You are encouraged to run the tests locally before pushing your code to GitHub. Automated tests may be run via PyCharm or via the command line using pytest:

pytest -v

Tests are also run automatically via GitHub Actions on any pull request or commit to the master branch.

Reading and writing secrets

There are some files that we do not want to share publicly. These are encrypted and use the filename *.encrypted.*.

Reading all encrypted files

To read the encrypted files you will need to know the project password. Once you have the password, then you can read the files:

python -m autumn secrets read

The decrypted files will have the filename *.secret.*. Do not remove this or change the filename.

This will throw an error if you enter the incorrect password, or if the read file does not match the hashes stored in data/secret-hashes.json.

Writing all encrypted files

To write a new encrypted file, first name your file *.secret.* and then use the CLI to encrypt it:

python -m autumn secrets write apps/foo/bar.secret.json

A new file called apps/foo/bar.encrypted.json will be created. You can commit this to GitHub.

Benchmarking

Automated benchmarks are run on every commit to master using the github-action-benchmark GitHub Action. These benchmarks are run inside of pytest via pytest-benchmark and can be found in tests/test_benchmarks.py. You can view the results at monash-emu.github.io/AuTuMN

Formatting

The codebase can be auto-formatted using Black and isort. You can auto-format the code as follows, this will (probably) never break anything:

black .
isort . --profile black

Input data

Input data is stored in text format in the data/inputs/ folder. All input data required to run the app should be stored in this folder, along with a README explaining its meaning and provenance. Input data is preprocessed into an SQLite database, using the autumn.core.inputs module. The resulting database is stored at data/inputs/inputs.db and is tracked using Git LFS. If you want to add new input data or modify existing data, then:

  • add or update the source CSV/XLS files
  • adjust the preprocess functions in autumn.core.inputs as required
  • rebuild the database, commit the new file to source control

To fetch the latest data, run:

python -m autumn db fetch

You will need to ensure that the latest date in all user-specified mixing data params is greater than or equal to the most recent Google Mobility date.

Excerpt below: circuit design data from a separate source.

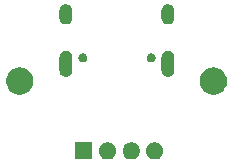
<source format=gbs>
G04 #@! TF.GenerationSoftware,KiCad,Pcbnew,5.1.5+dfsg1-2build2*
G04 #@! TF.CreationDate,2022-10-02T22:40:52+02:00*
G04 #@! TF.ProjectId,fox_usb,666f785f-7573-4622-9e6b-696361645f70,rev?*
G04 #@! TF.SameCoordinates,Original*
G04 #@! TF.FileFunction,Soldermask,Bot*
G04 #@! TF.FilePolarity,Negative*
%FSLAX46Y46*%
G04 Gerber Fmt 4.6, Leading zero omitted, Abs format (unit mm)*
G04 Created by KiCad (PCBNEW 5.1.5+dfsg1-2build2) date 2022-10-02 22:40:52*
%MOMM*%
%LPD*%
G04 APERTURE LIST*
%ADD10C,0.100000*%
G04 APERTURE END LIST*
D10*
G36*
X106441766Y-60921899D02*
G01*
X106573888Y-60976626D01*
X106573890Y-60976627D01*
X106692798Y-61056079D01*
X106793921Y-61157202D01*
X106793922Y-61157204D01*
X106873374Y-61276112D01*
X106928101Y-61408234D01*
X106956000Y-61548494D01*
X106956000Y-61691506D01*
X106928101Y-61831766D01*
X106873374Y-61963888D01*
X106873373Y-61963890D01*
X106793921Y-62082798D01*
X106692798Y-62183921D01*
X106573890Y-62263373D01*
X106573889Y-62263374D01*
X106573888Y-62263374D01*
X106441766Y-62318101D01*
X106301506Y-62346000D01*
X106158494Y-62346000D01*
X106018234Y-62318101D01*
X105886112Y-62263374D01*
X105886111Y-62263374D01*
X105886110Y-62263373D01*
X105767202Y-62183921D01*
X105666079Y-62082798D01*
X105586627Y-61963890D01*
X105586626Y-61963888D01*
X105531899Y-61831766D01*
X105504000Y-61691506D01*
X105504000Y-61548494D01*
X105531899Y-61408234D01*
X105586626Y-61276112D01*
X105666078Y-61157204D01*
X105666079Y-61157202D01*
X105767202Y-61056079D01*
X105886110Y-60976627D01*
X105886112Y-60976626D01*
X106018234Y-60921899D01*
X106158494Y-60894000D01*
X106301506Y-60894000D01*
X106441766Y-60921899D01*
G37*
G36*
X104441766Y-60921899D02*
G01*
X104573888Y-60976626D01*
X104573890Y-60976627D01*
X104692798Y-61056079D01*
X104793921Y-61157202D01*
X104793922Y-61157204D01*
X104873374Y-61276112D01*
X104928101Y-61408234D01*
X104956000Y-61548494D01*
X104956000Y-61691506D01*
X104928101Y-61831766D01*
X104873374Y-61963888D01*
X104873373Y-61963890D01*
X104793921Y-62082798D01*
X104692798Y-62183921D01*
X104573890Y-62263373D01*
X104573889Y-62263374D01*
X104573888Y-62263374D01*
X104441766Y-62318101D01*
X104301506Y-62346000D01*
X104158494Y-62346000D01*
X104018234Y-62318101D01*
X103886112Y-62263374D01*
X103886111Y-62263374D01*
X103886110Y-62263373D01*
X103767202Y-62183921D01*
X103666079Y-62082798D01*
X103586627Y-61963890D01*
X103586626Y-61963888D01*
X103531899Y-61831766D01*
X103504000Y-61691506D01*
X103504000Y-61548494D01*
X103531899Y-61408234D01*
X103586626Y-61276112D01*
X103666078Y-61157204D01*
X103666079Y-61157202D01*
X103767202Y-61056079D01*
X103886110Y-60976627D01*
X103886112Y-60976626D01*
X104018234Y-60921899D01*
X104158494Y-60894000D01*
X104301506Y-60894000D01*
X104441766Y-60921899D01*
G37*
G36*
X102956000Y-62346000D02*
G01*
X101504000Y-62346000D01*
X101504000Y-60894000D01*
X102956000Y-60894000D01*
X102956000Y-62346000D01*
G37*
G36*
X108441766Y-60921899D02*
G01*
X108573888Y-60976626D01*
X108573890Y-60976627D01*
X108692798Y-61056079D01*
X108793921Y-61157202D01*
X108793922Y-61157204D01*
X108873374Y-61276112D01*
X108928101Y-61408234D01*
X108956000Y-61548494D01*
X108956000Y-61691506D01*
X108928101Y-61831766D01*
X108873374Y-61963888D01*
X108873373Y-61963890D01*
X108793921Y-62082798D01*
X108692798Y-62183921D01*
X108573890Y-62263373D01*
X108573889Y-62263374D01*
X108573888Y-62263374D01*
X108441766Y-62318101D01*
X108301506Y-62346000D01*
X108158494Y-62346000D01*
X108018234Y-62318101D01*
X107886112Y-62263374D01*
X107886111Y-62263374D01*
X107886110Y-62263373D01*
X107767202Y-62183921D01*
X107666079Y-62082798D01*
X107586627Y-61963890D01*
X107586626Y-61963888D01*
X107531899Y-61831766D01*
X107504000Y-61691506D01*
X107504000Y-61548494D01*
X107531899Y-61408234D01*
X107586626Y-61276112D01*
X107666078Y-61157204D01*
X107666079Y-61157202D01*
X107767202Y-61056079D01*
X107886110Y-60976627D01*
X107886112Y-60976626D01*
X108018234Y-60921899D01*
X108158494Y-60894000D01*
X108301506Y-60894000D01*
X108441766Y-60921899D01*
G37*
G36*
X97024549Y-54571116D02*
G01*
X97135734Y-54593232D01*
X97345203Y-54679997D01*
X97533720Y-54805960D01*
X97694040Y-54966280D01*
X97820003Y-55154797D01*
X97906768Y-55364266D01*
X97951000Y-55586636D01*
X97951000Y-55813364D01*
X97906768Y-56035734D01*
X97820003Y-56245203D01*
X97694040Y-56433720D01*
X97533720Y-56594040D01*
X97345203Y-56720003D01*
X97135734Y-56806768D01*
X97024549Y-56828884D01*
X96913365Y-56851000D01*
X96686635Y-56851000D01*
X96575451Y-56828884D01*
X96464266Y-56806768D01*
X96254797Y-56720003D01*
X96066280Y-56594040D01*
X95905960Y-56433720D01*
X95779997Y-56245203D01*
X95693232Y-56035734D01*
X95649000Y-55813364D01*
X95649000Y-55586636D01*
X95693232Y-55364266D01*
X95779997Y-55154797D01*
X95905960Y-54966280D01*
X96066280Y-54805960D01*
X96254797Y-54679997D01*
X96464266Y-54593232D01*
X96575451Y-54571116D01*
X96686635Y-54549000D01*
X96913365Y-54549000D01*
X97024549Y-54571116D01*
G37*
G36*
X113424549Y-54571116D02*
G01*
X113535734Y-54593232D01*
X113745203Y-54679997D01*
X113933720Y-54805960D01*
X114094040Y-54966280D01*
X114220003Y-55154797D01*
X114306768Y-55364266D01*
X114351000Y-55586636D01*
X114351000Y-55813364D01*
X114306768Y-56035734D01*
X114220003Y-56245203D01*
X114094040Y-56433720D01*
X113933720Y-56594040D01*
X113745203Y-56720003D01*
X113535734Y-56806768D01*
X113424549Y-56828884D01*
X113313365Y-56851000D01*
X113086635Y-56851000D01*
X112975451Y-56828884D01*
X112864266Y-56806768D01*
X112654797Y-56720003D01*
X112466280Y-56594040D01*
X112305960Y-56433720D01*
X112179997Y-56245203D01*
X112093232Y-56035734D01*
X112049000Y-55813364D01*
X112049000Y-55586636D01*
X112093232Y-55364266D01*
X112179997Y-55154797D01*
X112305960Y-54966280D01*
X112466280Y-54805960D01*
X112654797Y-54679997D01*
X112864266Y-54593232D01*
X112975451Y-54571116D01*
X113086635Y-54549000D01*
X113313365Y-54549000D01*
X113424549Y-54571116D01*
G37*
G36*
X100818015Y-53136973D02*
G01*
X100921879Y-53168479D01*
X100949055Y-53183005D01*
X101017600Y-53219643D01*
X101101501Y-53288499D01*
X101170357Y-53372400D01*
X101205390Y-53437942D01*
X101221521Y-53468121D01*
X101253027Y-53571985D01*
X101261000Y-53652933D01*
X101261000Y-54807067D01*
X101253027Y-54888015D01*
X101221521Y-54991879D01*
X101170356Y-55087600D01*
X101101501Y-55171501D01*
X101032645Y-55228009D01*
X101017599Y-55240357D01*
X100965907Y-55267987D01*
X100921878Y-55291521D01*
X100818014Y-55323027D01*
X100710000Y-55333666D01*
X100601985Y-55323027D01*
X100498121Y-55291521D01*
X100454093Y-55267987D01*
X100402401Y-55240357D01*
X100389643Y-55229887D01*
X100318499Y-55171501D01*
X100249644Y-55087600D01*
X100198479Y-54991878D01*
X100166973Y-54888014D01*
X100159000Y-54807066D01*
X100159001Y-53652933D01*
X100166974Y-53571985D01*
X100198480Y-53468121D01*
X100214611Y-53437942D01*
X100249644Y-53372400D01*
X100318500Y-53288499D01*
X100402401Y-53219643D01*
X100470946Y-53183005D01*
X100498122Y-53168479D01*
X100601986Y-53136973D01*
X100710000Y-53126334D01*
X100818015Y-53136973D01*
G37*
G36*
X109458015Y-53136973D02*
G01*
X109561879Y-53168479D01*
X109589055Y-53183005D01*
X109657600Y-53219643D01*
X109741501Y-53288499D01*
X109810357Y-53372400D01*
X109845390Y-53437942D01*
X109861521Y-53468121D01*
X109893027Y-53571985D01*
X109901000Y-53652933D01*
X109901000Y-54807067D01*
X109893027Y-54888015D01*
X109861521Y-54991879D01*
X109810356Y-55087600D01*
X109741501Y-55171501D01*
X109672645Y-55228009D01*
X109657599Y-55240357D01*
X109605907Y-55267987D01*
X109561878Y-55291521D01*
X109458014Y-55323027D01*
X109350000Y-55333666D01*
X109241985Y-55323027D01*
X109138121Y-55291521D01*
X109094093Y-55267987D01*
X109042401Y-55240357D01*
X109029643Y-55229887D01*
X108958499Y-55171501D01*
X108889644Y-55087600D01*
X108838479Y-54991878D01*
X108806973Y-54888014D01*
X108799000Y-54807066D01*
X108799001Y-53652933D01*
X108806974Y-53571985D01*
X108838480Y-53468121D01*
X108854611Y-53437942D01*
X108889644Y-53372400D01*
X108958500Y-53288499D01*
X109042401Y-53219643D01*
X109110946Y-53183005D01*
X109138122Y-53168479D01*
X109241986Y-53136973D01*
X109350000Y-53126334D01*
X109458015Y-53136973D01*
G37*
G36*
X108029672Y-53368449D02*
G01*
X108029674Y-53368450D01*
X108029675Y-53368450D01*
X108098103Y-53396793D01*
X108159686Y-53437942D01*
X108212058Y-53490314D01*
X108253207Y-53551897D01*
X108261527Y-53571985D01*
X108281551Y-53620328D01*
X108288038Y-53652939D01*
X108296000Y-53692967D01*
X108296000Y-53767033D01*
X108281550Y-53839675D01*
X108253207Y-53908103D01*
X108212058Y-53969686D01*
X108159686Y-54022058D01*
X108098103Y-54063207D01*
X108029675Y-54091550D01*
X108029674Y-54091550D01*
X108029672Y-54091551D01*
X107957034Y-54106000D01*
X107882966Y-54106000D01*
X107810328Y-54091551D01*
X107810326Y-54091550D01*
X107810325Y-54091550D01*
X107741897Y-54063207D01*
X107680314Y-54022058D01*
X107627942Y-53969686D01*
X107586793Y-53908103D01*
X107558450Y-53839675D01*
X107544000Y-53767033D01*
X107544000Y-53692967D01*
X107551962Y-53652939D01*
X107558449Y-53620328D01*
X107578473Y-53571985D01*
X107586793Y-53551897D01*
X107627942Y-53490314D01*
X107680314Y-53437942D01*
X107741897Y-53396793D01*
X107810325Y-53368450D01*
X107810326Y-53368450D01*
X107810328Y-53368449D01*
X107882966Y-53354000D01*
X107957034Y-53354000D01*
X108029672Y-53368449D01*
G37*
G36*
X102249672Y-53368449D02*
G01*
X102249674Y-53368450D01*
X102249675Y-53368450D01*
X102318103Y-53396793D01*
X102379686Y-53437942D01*
X102432058Y-53490314D01*
X102473207Y-53551897D01*
X102481527Y-53571985D01*
X102501551Y-53620328D01*
X102508038Y-53652939D01*
X102516000Y-53692967D01*
X102516000Y-53767033D01*
X102501550Y-53839675D01*
X102473207Y-53908103D01*
X102432058Y-53969686D01*
X102379686Y-54022058D01*
X102318103Y-54063207D01*
X102249675Y-54091550D01*
X102249674Y-54091550D01*
X102249672Y-54091551D01*
X102177034Y-54106000D01*
X102102966Y-54106000D01*
X102030328Y-54091551D01*
X102030326Y-54091550D01*
X102030325Y-54091550D01*
X101961897Y-54063207D01*
X101900314Y-54022058D01*
X101847942Y-53969686D01*
X101806793Y-53908103D01*
X101778450Y-53839675D01*
X101764000Y-53767033D01*
X101764000Y-53692967D01*
X101771962Y-53652939D01*
X101778449Y-53620328D01*
X101798473Y-53571985D01*
X101806793Y-53551897D01*
X101847942Y-53490314D01*
X101900314Y-53437942D01*
X101961897Y-53396793D01*
X102030325Y-53368450D01*
X102030326Y-53368450D01*
X102030328Y-53368449D01*
X102102966Y-53354000D01*
X102177034Y-53354000D01*
X102249672Y-53368449D01*
G37*
G36*
X100818015Y-49206973D02*
G01*
X100921879Y-49238479D01*
X100949055Y-49253005D01*
X101017600Y-49289643D01*
X101101501Y-49358499D01*
X101170357Y-49442400D01*
X101206995Y-49510945D01*
X101221521Y-49538121D01*
X101253027Y-49641985D01*
X101261000Y-49722933D01*
X101261000Y-50377067D01*
X101253027Y-50458015D01*
X101221521Y-50561879D01*
X101170356Y-50657600D01*
X101101501Y-50741501D01*
X101032645Y-50798009D01*
X101017599Y-50810357D01*
X100965907Y-50837987D01*
X100921878Y-50861521D01*
X100818014Y-50893027D01*
X100710000Y-50903666D01*
X100601985Y-50893027D01*
X100498121Y-50861521D01*
X100454093Y-50837987D01*
X100402401Y-50810357D01*
X100389643Y-50799887D01*
X100318499Y-50741501D01*
X100249644Y-50657600D01*
X100198479Y-50561878D01*
X100166973Y-50458014D01*
X100159000Y-50377066D01*
X100159000Y-49722933D01*
X100166973Y-49641985D01*
X100198480Y-49538121D01*
X100198482Y-49538118D01*
X100249645Y-49442399D01*
X100318500Y-49358499D01*
X100402401Y-49289643D01*
X100470946Y-49253005D01*
X100498122Y-49238479D01*
X100601986Y-49206973D01*
X100710000Y-49196334D01*
X100818015Y-49206973D01*
G37*
G36*
X109458015Y-49206973D02*
G01*
X109561879Y-49238479D01*
X109589055Y-49253005D01*
X109657600Y-49289643D01*
X109741501Y-49358499D01*
X109810357Y-49442400D01*
X109846995Y-49510945D01*
X109861521Y-49538121D01*
X109893027Y-49641985D01*
X109901000Y-49722933D01*
X109901000Y-50377067D01*
X109893027Y-50458015D01*
X109861521Y-50561879D01*
X109810356Y-50657600D01*
X109741501Y-50741501D01*
X109672645Y-50798009D01*
X109657599Y-50810357D01*
X109605907Y-50837987D01*
X109561878Y-50861521D01*
X109458014Y-50893027D01*
X109350000Y-50903666D01*
X109241985Y-50893027D01*
X109138121Y-50861521D01*
X109094093Y-50837987D01*
X109042401Y-50810357D01*
X109029643Y-50799887D01*
X108958499Y-50741501D01*
X108889644Y-50657600D01*
X108838479Y-50561878D01*
X108806973Y-50458014D01*
X108799000Y-50377066D01*
X108799000Y-49722933D01*
X108806973Y-49641985D01*
X108838480Y-49538121D01*
X108838482Y-49538118D01*
X108889645Y-49442399D01*
X108958500Y-49358499D01*
X109042401Y-49289643D01*
X109110946Y-49253005D01*
X109138122Y-49238479D01*
X109241986Y-49206973D01*
X109350000Y-49196334D01*
X109458015Y-49206973D01*
G37*
M02*

</source>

To rebuild the database with new data, run:

python -m autumn db build

Once you are satisfied that all your models work again (run the tests), commit your changes and push up:

  • The updated CSV files
  • The updated data/inputs/inputs.encrypted.db file
  • Any required changes to model parameters (eg. dynamic mixing dates)

Note that all of our CSV and XLSX files are stored using Git Large File Storage in GitHub. You can install Git LFS here.

AWS Calibration

We often need to run long, computationally expensive jobs. We are currently using Amazon Web Services (AWS) to do this. The scripts and documentation that allow you to do this can be found in the remote/aws/ folder. The following jobs are run in AWS:

  • Calibration: Using an adaptive Metropolis algorithm to fit the model to observations
  • Full model runs: Running all scenarios for all accepted Metropolis parameter sets
  • PowerBI processing: Post-processing of full model runs for display in PowerBI

All outputs and plots for all model runs are stored in AWS S3, and they are publicly available at this website. Application should be uploaded if the app crashes midway.

Each job is run on its own server, which is transient: it will be created for the job and will be destroyed at the end.

These AWS tasks are run by a command line tool which can be found in the tasks folder.

Buildkite job runner

We have a self-serve job-runner website available here, build on the Buildkite platform. This website can be used to run jobs in AWS. Buildkite runs on a small persistent server in AWS. Buildkite configuration is stored in remote/buildkite/.